ESTRATTO DELLA FONTE:
Roma, 27 gennaio 2026 – Un significativo progresso per la ricerca italiana nel campo delle neuroscienze è emerso dal bilancio triennale del programma Mnesys, presentato oggi a Genova durante l’evento “Mnesys: viaggio nel cervello”. In soli tre anni, il programma ha prodotto oltre 1500 pubblicazioni scientifiche, con il 75% di esse pubblicate su riviste di alto livello internazionale, consolidando così il ruolo dell’Italia come protagonista nella ricerca sul cervello e il legame col morbo di Alzheimer.
Un programma di eccellenza per le neuroscienze italiane
Mnesys è un partenariato esteso, concepito e coordinato dall’Università degli Studi di Genova, che coinvolge 65 centri di ricerca e oltre 800 scienziati in Italia. Il progetto, finanziato nell’ambito del PNRR, si propone di sviluppare nuove strategie di medicina personalizzata e predittiva per il trattamento delle patologie del sistema nervoso e del comportamento. Tra le scoperte più rilevanti vi sono innovazioni nella comprensione e cura di malattie neurodegenerative come l’Alzheimer e il Parkinson, nonché disturbi psichiatrici quali la depressione e la schizofrenia.
Particolarmente significativo è il ruolo della ricerca nel Sud Italia, con più di 500 studi in crescita costante grazie anche all’aumento delle collaborazioni tra strutture meridionali e settentrionali, passate da circa 20 nel 2023 a oltre 150 nel 2025. Sul podio delle università più produttive figurano Genova, Bologna e Napoli, seguite da Roma Tor Vergata.
Il coordinatore scientifico Antonio Uccelli, docente di neurologia all’Università di Genova e direttore scientifico dell’IRCCS Ospedale Policlinico San Martino, sottolinea come Mnesys rappresenti la risposta italiana ai grandi progetti internazionali: «Le scoperte che stiamo facendo, dai gemelli digitali del cervello all’identificazione di nuovi bersagli terapeutici per Alzheimer e Parkinson, dall’utilizzo di farmaci già noti per nuove applicazioni fino allo sviluppo di protesi bioniche integrate, sono esempi concreti di un impatto positivo sulla salute e sull’organizzazione sanitaria».

DATI IN ESAME:

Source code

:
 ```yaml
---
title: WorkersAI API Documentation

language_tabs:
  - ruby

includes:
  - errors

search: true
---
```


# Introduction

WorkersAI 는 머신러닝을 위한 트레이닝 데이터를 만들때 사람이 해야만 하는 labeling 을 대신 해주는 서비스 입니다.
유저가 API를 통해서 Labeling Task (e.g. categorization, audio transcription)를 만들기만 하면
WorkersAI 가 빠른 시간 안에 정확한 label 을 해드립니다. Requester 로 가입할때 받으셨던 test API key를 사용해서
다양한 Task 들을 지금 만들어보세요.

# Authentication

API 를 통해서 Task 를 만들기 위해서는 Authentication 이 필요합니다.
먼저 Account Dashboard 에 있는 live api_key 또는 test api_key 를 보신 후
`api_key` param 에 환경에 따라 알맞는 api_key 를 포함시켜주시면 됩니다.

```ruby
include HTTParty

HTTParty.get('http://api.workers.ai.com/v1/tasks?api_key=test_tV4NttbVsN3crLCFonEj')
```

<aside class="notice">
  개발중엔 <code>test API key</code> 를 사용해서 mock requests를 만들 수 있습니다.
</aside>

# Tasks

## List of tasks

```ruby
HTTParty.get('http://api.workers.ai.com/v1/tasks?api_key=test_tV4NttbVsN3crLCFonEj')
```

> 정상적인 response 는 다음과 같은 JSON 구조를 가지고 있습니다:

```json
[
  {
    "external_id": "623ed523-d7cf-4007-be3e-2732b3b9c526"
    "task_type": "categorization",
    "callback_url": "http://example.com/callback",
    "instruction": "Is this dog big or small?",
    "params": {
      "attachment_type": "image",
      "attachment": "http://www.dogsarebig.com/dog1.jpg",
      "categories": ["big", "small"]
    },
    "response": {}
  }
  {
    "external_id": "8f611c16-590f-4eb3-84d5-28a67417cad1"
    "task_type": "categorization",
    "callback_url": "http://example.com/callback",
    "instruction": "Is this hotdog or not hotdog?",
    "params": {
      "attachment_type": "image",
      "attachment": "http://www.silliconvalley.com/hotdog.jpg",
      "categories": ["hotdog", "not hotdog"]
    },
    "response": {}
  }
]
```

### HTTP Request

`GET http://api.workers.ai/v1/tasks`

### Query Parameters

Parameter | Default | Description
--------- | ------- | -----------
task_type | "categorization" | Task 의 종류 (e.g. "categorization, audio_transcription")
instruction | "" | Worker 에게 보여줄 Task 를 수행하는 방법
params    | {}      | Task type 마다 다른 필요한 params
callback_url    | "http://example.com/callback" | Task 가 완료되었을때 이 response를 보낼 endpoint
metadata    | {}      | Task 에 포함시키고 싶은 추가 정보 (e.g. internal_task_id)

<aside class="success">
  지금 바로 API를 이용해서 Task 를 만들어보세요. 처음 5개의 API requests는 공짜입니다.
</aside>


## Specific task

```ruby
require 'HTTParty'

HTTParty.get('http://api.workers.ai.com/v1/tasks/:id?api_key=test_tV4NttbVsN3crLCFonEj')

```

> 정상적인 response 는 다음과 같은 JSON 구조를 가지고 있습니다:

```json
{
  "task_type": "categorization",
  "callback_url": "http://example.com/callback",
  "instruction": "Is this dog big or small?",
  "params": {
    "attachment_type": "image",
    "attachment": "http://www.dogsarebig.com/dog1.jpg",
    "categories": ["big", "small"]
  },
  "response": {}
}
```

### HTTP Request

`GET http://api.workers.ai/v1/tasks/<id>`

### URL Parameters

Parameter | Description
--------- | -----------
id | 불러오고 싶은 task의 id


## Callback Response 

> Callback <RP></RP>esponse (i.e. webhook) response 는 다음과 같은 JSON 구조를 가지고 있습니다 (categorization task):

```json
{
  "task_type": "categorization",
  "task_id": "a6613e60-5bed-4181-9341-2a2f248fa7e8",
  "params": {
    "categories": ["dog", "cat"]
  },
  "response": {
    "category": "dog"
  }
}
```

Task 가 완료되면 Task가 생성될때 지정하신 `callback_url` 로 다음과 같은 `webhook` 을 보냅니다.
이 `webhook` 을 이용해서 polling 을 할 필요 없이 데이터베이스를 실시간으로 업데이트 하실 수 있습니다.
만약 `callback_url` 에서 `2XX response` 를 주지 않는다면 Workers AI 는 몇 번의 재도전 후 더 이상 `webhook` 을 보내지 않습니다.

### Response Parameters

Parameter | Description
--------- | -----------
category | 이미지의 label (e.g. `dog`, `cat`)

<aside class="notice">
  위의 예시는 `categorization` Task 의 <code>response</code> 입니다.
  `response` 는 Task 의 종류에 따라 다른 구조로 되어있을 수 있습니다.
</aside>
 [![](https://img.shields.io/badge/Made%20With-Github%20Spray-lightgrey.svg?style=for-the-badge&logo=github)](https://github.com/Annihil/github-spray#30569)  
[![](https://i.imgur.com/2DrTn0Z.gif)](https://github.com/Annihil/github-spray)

COSA FARE A: Ricopia dall'estratto il passo che comincia con le parole "Particolarmente significativo è" e si chiude dopo le parole "Roma Tor Vergata.".
COSA FARE B: Secondo l'estratto, grazie a che cosa crescono costantemente gli studi condotti nel Sud Italia? Rispondi in una o due frasi.
COSA FARE C: Per favore, elenca tutte le malattie e i disturbi nominati nell'estratto.
Le righe provengono da un'altra fonte.

LA TUA SOLUZIONE A:
Particolarmente significativo è il ruolo della ricerca nel Sud Italia, con più di 500 studi in crescita costante grazie anche all’aumento delle collaborazioni tra strutture meridionali e settentrionali, passate da circa 20 nel 2023 a oltre 150 nel 2025. Sul podio delle università più produttive figurano Genova, Bologna e Napoli, seguite da Roma Tor Vergata.

LA TUA SOLUZIONE B: La crescita si deve anche all'aumento delle collaborazioni tra strutture meridionali e settentrionali. Queste collaborazioni sono passate da circa 20 nel 2023 a oltre 150 nel 2025.

LA TUA SOLUZIONE C:
- Alzheimer
- Parkinson
- depressione
- schizofrenia